Once again, those persistent and provocative volunteers at People for the Ethical Treatment of Animals (PETA) are spreading their anti-fur message in our sister city to the east by slipping into panties and pasties, painting themselves with plaid designs, and splattering themselves in fake blood. (Sounds like a typical Saturday night for Static.) The source of the protesters’ ire is Burberry, that maker of fine clothing with stores in Big D, Austin, Houston, and San Antonio. (Us hicks in Cowtown don’t need a Burberry – we’ve got the Russell Feed & Supply store on Jacksboro Highway for all our clothing needs.)

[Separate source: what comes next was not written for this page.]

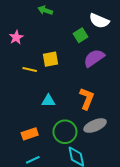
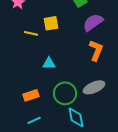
orange L-shape: (87, 99) -> (96, 50), moved

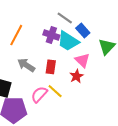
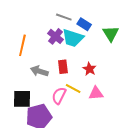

PETA is an, um, enthusiastic organization. Some say they’re pie-eyed radicals who take their bunny love to the point of Nazism. The group just can’t understand why folks won’t switch to fake fur, so they often target celebrities such as Jennifer Lopez for coating their lovely bodies in animal skin, which is all very confusing to Static, who likes Lopez’ acting skills … but abhors fur farms … and yet wears leather shoes, belts, and jackets … but hates to see animals suffer … and yet goes hunting every year… . Damn, this issue is complicated.
To see what PETA’s pissed off about, check out the video at www.bloodyburberry.com (unless for some strange reason you’re hesitant to see animals being tortured in cages, electrocuted with prods, and then skinned). Personally, Static prefers the gentler lobbying approach of the Spiral Diner, where photos of sweet-faced cows are strategically placed to watch as you smack your lips over cleverly named tofu creations in various shapes and flavors.
Celebs who have sworn off fur under pressure from PETA include Christina Ricci, Paris Hilton, and Lindsay Lohan, who of course are our social-consciousness leaders on so many issues. (Just imagine a LiLo public service announcement: “Don’t kill cute little animals – kill your own brain cells, which are, like, all mushy and gross!”) Still, you can expect more people to follow their lead, said PETA spokesman Matt Rice. “Animal rights is a hot issue among young people … it’s the wave of the next generation,” he said.
The way things are going, it’s not a sure bet that there will be enough furry, scaly, or feathered things left on the planet in another generation or two for anybody to even get sentimental over – if anybody were to look up from the computer and iPhone screens long enough to notice. Maybe if they could (painlessly) implant bunnies with tiny screens and antennae, PETA could get more people to care.